I see more possible action points from the original post, mostly having to do with brand risk management and risk containment. I think it’s hard to deny that the crypto sector has much higher-than-average risk of causing reputational damage, and that EA just got a concussion from crypto. So, it is at particular risk of something akin to second concussion syndrome (SCS) if there’s another crypto concussion before this one heals.
So my additional possble action points based on the original post:
There are advantages of splitting one’s social movement into different brands. Corporations know this—Marriott owns Ritz Carlton and a bunch of other hotel brands, but it doesn’t splash the Ritz Carlton brand over all its stuff. If you’re right that crypto is a large portion of available funding, maybe people should be steered toward the “Crypto for Human Flourishing” movement with its own meta organizations and public figures, which could use EA organizations as vendors (e.g., commissioning research from RP, GiveWell, etc.) There needs to be a brand that non-crypto billionaires have a good opinion of and are proud to be associated with—and having the big-money crypto folks at the party probably isn’t conducive to that (at least in the medium run).
Likewise, maybe EA meta orgs should avoid taking crypto money altogether. Instead, solid donors like OP could funge the crypto donor’s non-donation to meta causes and create the correct funding balance. For various reasons, I think EA meta taking bad crypto $$$ has a much higher reputational risk than (e.g.) AMF or GiveDirectly doing so. To outsiders, meta can come across as smug, self-indulgent, arrogant, and morally superior—I am not endorsing those views, but it’s just a lot harder for other people to stay mad at an organization that just delivers bednets or cash transfers to people in Africa.

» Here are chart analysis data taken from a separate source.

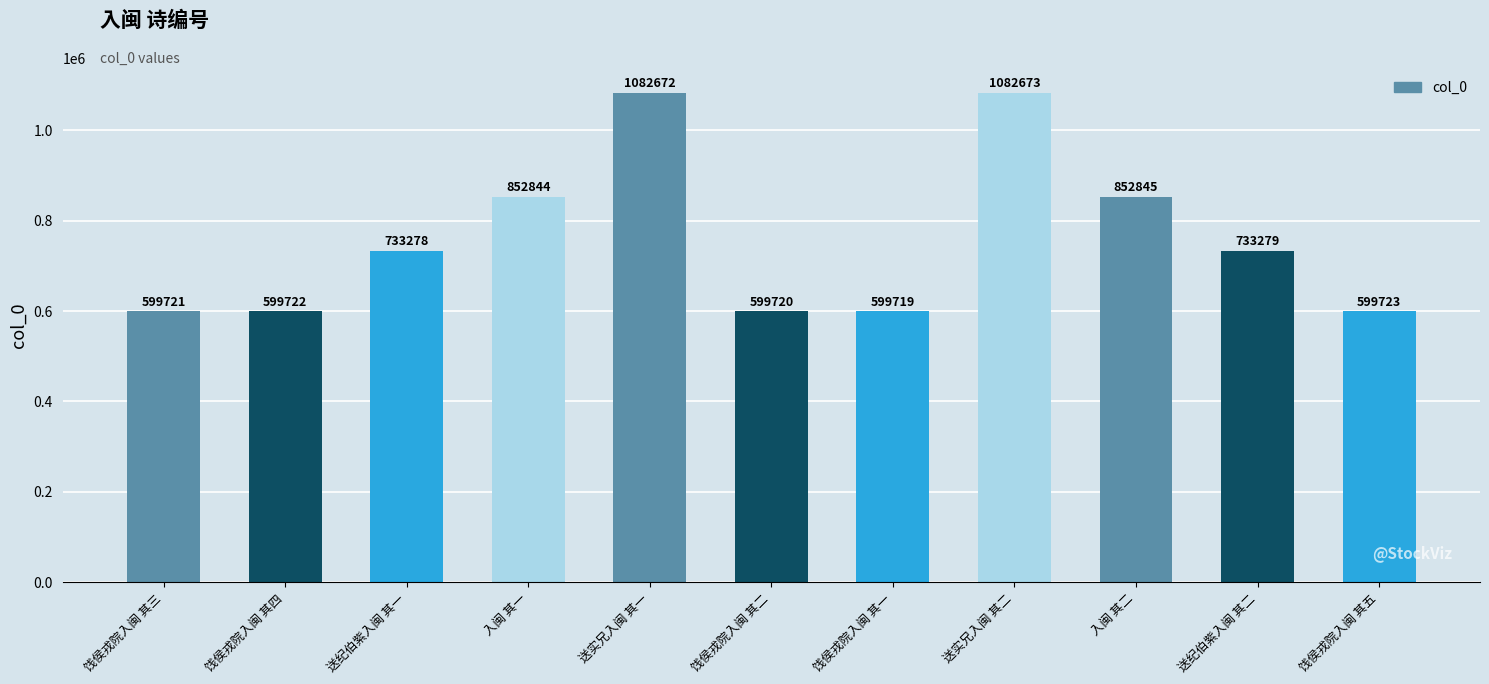

List the labels in order of value, largest first.

送实兄入闽 其二, 送实兄入闽 其一, 入闽 其二, 入闽 其一, 送纪伯紫入闽 其二, 送纪伯紫入闽 其一, 饯侯戎院入闽 其五, 饯侯戎院入闽 其四, 饯侯戎院入闽 其三, 饯侯戎院入闽 其二, 饯侯戎院入闽 其一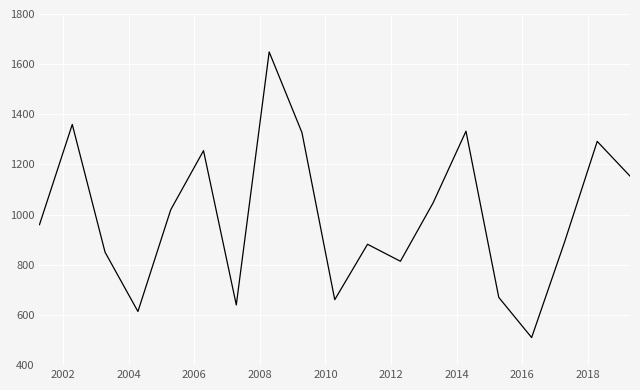

What is the minimum value shown in the chart?

510.0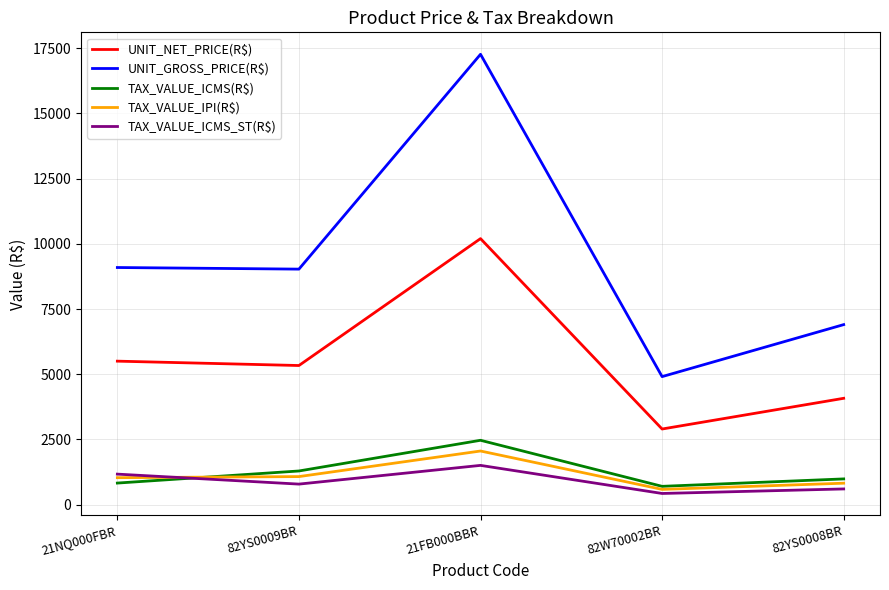

The UNIT_NET_PRICE(R$) series shows 5048.6 at 82W70002BR. True or false?

False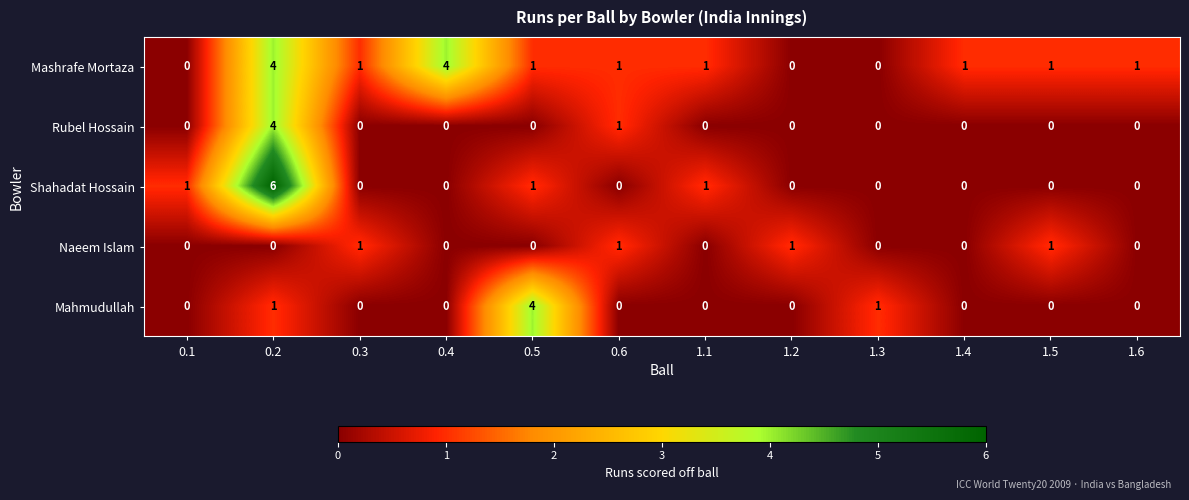

The value of Rubel Hossain at 1.3 is 1. True or false?

False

I have generally been skeptical of donor vetting/investigation, but one could argue that the increased risk of the crypto sector + the current risk of SCS warrants much heavier scrutiny by an independent “EA Inspector General” in advance of accepting major crypto-linked funding. At a minimum, if (when) there is another incident, EA could show that it did as much as it could to vet. As opposed to the current situation, where the public reporting gives the impression that EA leaders ignored clear warning signs brought to their attention.

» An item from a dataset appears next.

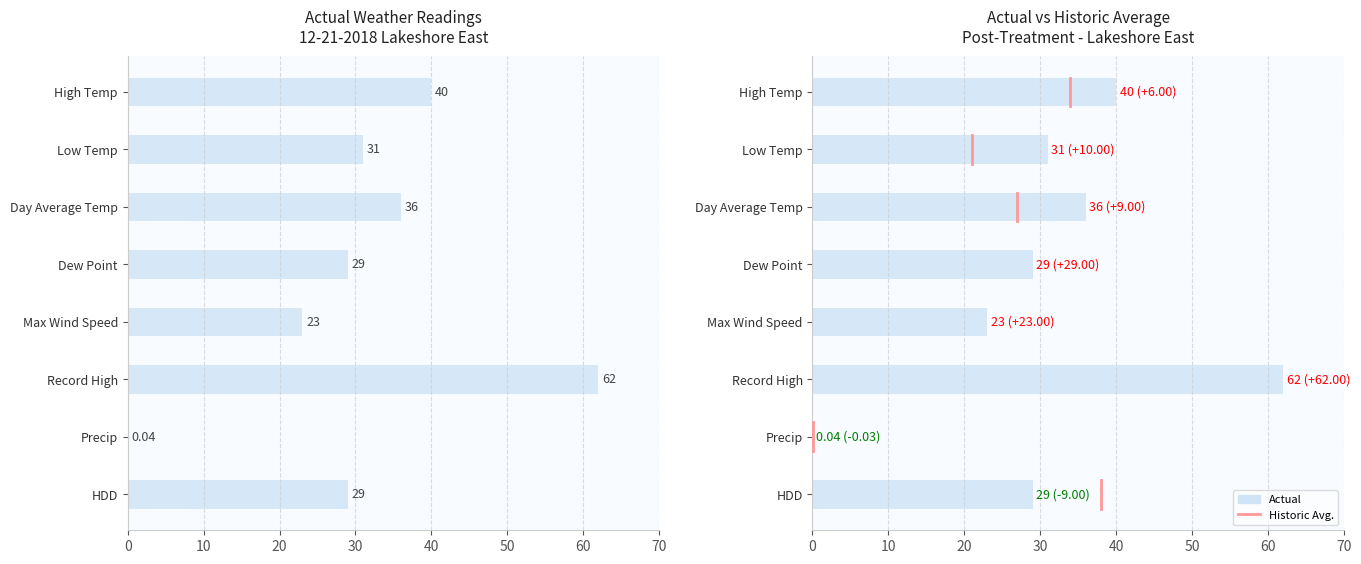

True or false: the data shows 29.0 at 30.

True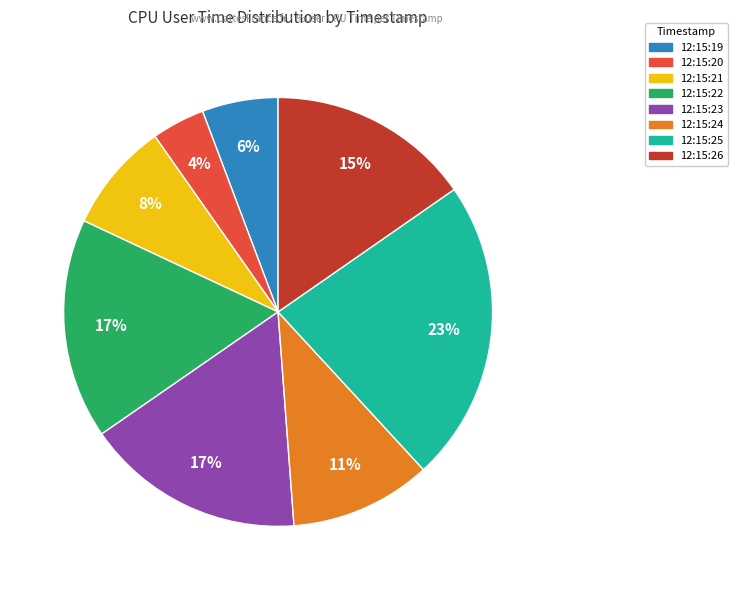

Which slice is the smallest?

12:15:20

Finally, the original post supports a need for special mitigation measures for crypto donations. At least given the risk of SCS: on Day 1 of the next EA-linked crypto scandal, the message that “if it turns out this source’s money was rotten, we will voluntarily return every penny from the last six years (or whatever) to the victims” must be very clearly conveyed (and pre-prepared). By the time the fraud is clear, the returns need to start happening the same week (they could be transferred to a temporary organization if the bankruptcy estate isn’t ready to receive them yet). That may require that crypto money needs to be kept in Treasuries for a while, or spent on capital assets that could be sold (like manor houses...), or that a big-money source agrees to “insure” smaller organizations against crypto-fraud risk for approved donors ex ante. It might even be possible to buy partial insurance coverage on the market, although that is speculation on my part.